• _COMPLETE THE FOLLOWING_
[A] Reproduce the passage of the condenser microphone article starting at "The diaphragm and metal" and ending at "to the capacitance).".
[B] Extend the article on condenser microphones past its final sentence.
::: SELECTED TEXT :::
What is a condenser microphone? Explanation, uses, advantages and disadvantages

Condenser microphones are probably the most popular studio microphones for recording, and for good reason. Compared to dynamic microphones, they sound very balanced and rich in detail. In this article, you will learn all about this type of microphone.
Table of contents

What are condenser microphones?

Condenser microphones, like all microphones, convert sound waves into electrical waves. The way they work is based on an electrical capacitor. These microphones consist of a very thin, electrically conductive diaphragm that is attached directly to a metal plate.

The diaphragm and metal plate together form a plate capacitor. When sound hits the diaphragm, it causes it to vibrate, which changes the distance between the diaphragm and the metal plate. This also changes the capacitance (since it is directly related to the distance between the diaphragm and the metal plate), and finally the voltage between the plates (since the voltage is directly related to the capacitance).

Sketch: How a condenser microphone works
Sketch: How a condenser microphone works

These voltage changes are ultimately an electrical image of the sound waves - nothing more than our electrical audio waves. However, because these waves are very small and weak, condenser microphones have a built-in preamplifier that amplifies these signals to make them strong enough to record.
::: SOURCE MATERIAL :::
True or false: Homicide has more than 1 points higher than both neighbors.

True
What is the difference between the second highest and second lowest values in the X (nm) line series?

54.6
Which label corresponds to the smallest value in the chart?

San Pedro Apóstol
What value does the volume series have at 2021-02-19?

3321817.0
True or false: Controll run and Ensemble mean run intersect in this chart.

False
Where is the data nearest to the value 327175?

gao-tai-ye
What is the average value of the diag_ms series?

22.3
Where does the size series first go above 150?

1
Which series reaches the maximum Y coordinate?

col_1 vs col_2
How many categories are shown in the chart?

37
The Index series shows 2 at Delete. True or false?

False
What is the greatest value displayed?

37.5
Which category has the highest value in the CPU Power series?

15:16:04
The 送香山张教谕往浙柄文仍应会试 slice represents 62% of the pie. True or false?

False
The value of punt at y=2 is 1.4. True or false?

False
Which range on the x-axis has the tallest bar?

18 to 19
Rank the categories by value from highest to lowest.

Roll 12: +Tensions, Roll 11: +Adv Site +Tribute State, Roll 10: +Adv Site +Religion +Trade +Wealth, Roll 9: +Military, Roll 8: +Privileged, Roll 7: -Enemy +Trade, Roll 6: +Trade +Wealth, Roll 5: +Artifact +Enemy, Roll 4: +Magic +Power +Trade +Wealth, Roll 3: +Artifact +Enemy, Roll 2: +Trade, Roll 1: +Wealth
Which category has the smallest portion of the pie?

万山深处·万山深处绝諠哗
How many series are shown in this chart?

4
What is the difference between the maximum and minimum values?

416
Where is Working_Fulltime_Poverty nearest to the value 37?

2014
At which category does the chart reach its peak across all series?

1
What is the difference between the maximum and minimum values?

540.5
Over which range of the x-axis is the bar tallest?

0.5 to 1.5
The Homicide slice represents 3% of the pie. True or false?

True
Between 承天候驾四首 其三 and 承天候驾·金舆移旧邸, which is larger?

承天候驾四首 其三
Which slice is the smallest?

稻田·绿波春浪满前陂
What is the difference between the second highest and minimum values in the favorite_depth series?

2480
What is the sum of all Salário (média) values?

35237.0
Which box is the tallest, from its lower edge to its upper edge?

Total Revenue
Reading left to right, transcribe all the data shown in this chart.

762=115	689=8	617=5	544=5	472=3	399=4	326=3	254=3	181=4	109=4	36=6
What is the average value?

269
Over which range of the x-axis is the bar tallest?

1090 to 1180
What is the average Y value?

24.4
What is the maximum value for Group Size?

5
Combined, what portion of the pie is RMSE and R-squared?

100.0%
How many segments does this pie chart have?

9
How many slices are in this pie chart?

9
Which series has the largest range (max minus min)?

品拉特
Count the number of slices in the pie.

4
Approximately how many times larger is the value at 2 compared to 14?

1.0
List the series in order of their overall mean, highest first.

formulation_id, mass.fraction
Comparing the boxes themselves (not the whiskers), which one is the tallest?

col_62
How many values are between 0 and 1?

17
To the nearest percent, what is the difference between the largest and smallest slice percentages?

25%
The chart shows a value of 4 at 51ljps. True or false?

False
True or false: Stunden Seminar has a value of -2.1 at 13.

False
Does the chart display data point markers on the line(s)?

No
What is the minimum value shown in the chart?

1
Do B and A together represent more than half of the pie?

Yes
:::
• _EXPECTED OUTPUTS_
[A]
The diaphragm and metal plate together form a plate capacitor. When sound hits the diaphragm, it causes it to vibrate, which changes the distance between the diaphragm and the metal plate. This also changes the capacitance (since it is directly related to the distance between the diaphragm and the metal plate), and finally the voltage between the plates (since the voltage is directly related to the capacitance).

[B]
Most condenser microphones require an external power source, known as phantom power, to supply both the preamplifier and the condenser's basic charge. Phantom power is usually supplied through the same cable that carries the audio signal (usually an XLR cable).

Condenser microphones with double diaphragm

Many condenser mics, especially expensive ones, have two diaphragms instead of one. These are placed back to back so that each picks up sound from one direction. This allows you to change the directional characteristics of the microphone.

The signals from the two diaphragms are combined differently in the microphone to create the different polar patterns. The voltage and polarity of the front diaphragm is always the same, while the voltage and polarity of the rear diaphragm can be changed.

By combining the two signals and changing the polarity and voltage, the three major directional patterns (cardioid, omnidirectional, and figure-of-eight) and all the intermediate patterns (supercardioid, wide cardioid, etc.) can be created. With modern microphones, it is even possible to switch continuously between the polar patterns.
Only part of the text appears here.